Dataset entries
---
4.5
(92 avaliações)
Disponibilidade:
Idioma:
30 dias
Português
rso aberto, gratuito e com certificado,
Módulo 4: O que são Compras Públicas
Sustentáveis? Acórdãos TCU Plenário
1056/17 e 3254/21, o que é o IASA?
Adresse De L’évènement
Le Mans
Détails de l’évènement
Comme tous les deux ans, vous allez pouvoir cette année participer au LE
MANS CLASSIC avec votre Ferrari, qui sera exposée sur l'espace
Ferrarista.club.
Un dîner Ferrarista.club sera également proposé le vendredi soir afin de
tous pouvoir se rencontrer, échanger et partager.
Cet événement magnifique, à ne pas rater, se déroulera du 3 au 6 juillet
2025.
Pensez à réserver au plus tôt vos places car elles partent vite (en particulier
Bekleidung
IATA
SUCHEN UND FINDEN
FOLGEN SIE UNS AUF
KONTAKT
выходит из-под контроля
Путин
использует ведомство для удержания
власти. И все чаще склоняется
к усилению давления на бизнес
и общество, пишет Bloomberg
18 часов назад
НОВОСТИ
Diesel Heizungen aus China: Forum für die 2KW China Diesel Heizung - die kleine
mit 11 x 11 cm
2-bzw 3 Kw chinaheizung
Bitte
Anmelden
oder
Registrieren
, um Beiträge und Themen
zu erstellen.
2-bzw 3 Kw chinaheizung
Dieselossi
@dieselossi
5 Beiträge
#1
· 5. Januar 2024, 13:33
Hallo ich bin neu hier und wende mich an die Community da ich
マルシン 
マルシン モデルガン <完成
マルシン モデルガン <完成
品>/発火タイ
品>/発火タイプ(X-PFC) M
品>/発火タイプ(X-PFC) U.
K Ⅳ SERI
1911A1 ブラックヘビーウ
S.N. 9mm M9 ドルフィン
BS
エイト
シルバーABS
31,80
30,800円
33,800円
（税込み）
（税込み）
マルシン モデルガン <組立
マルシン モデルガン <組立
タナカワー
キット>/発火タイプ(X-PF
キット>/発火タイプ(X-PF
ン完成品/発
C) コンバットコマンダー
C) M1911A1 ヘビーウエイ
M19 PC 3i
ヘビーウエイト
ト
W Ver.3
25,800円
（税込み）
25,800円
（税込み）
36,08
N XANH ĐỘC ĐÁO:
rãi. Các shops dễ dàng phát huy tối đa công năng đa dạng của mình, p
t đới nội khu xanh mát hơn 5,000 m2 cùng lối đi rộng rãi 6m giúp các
---
_ASSIGNMENT_: Show all lines in the records above that hold "tous".

_PROBLEM SOLUTION_:
Comme tous les deux ans, vous allez pouvoir cette année participer au LE
tous pouvoir se rencontrer, échanger et partager.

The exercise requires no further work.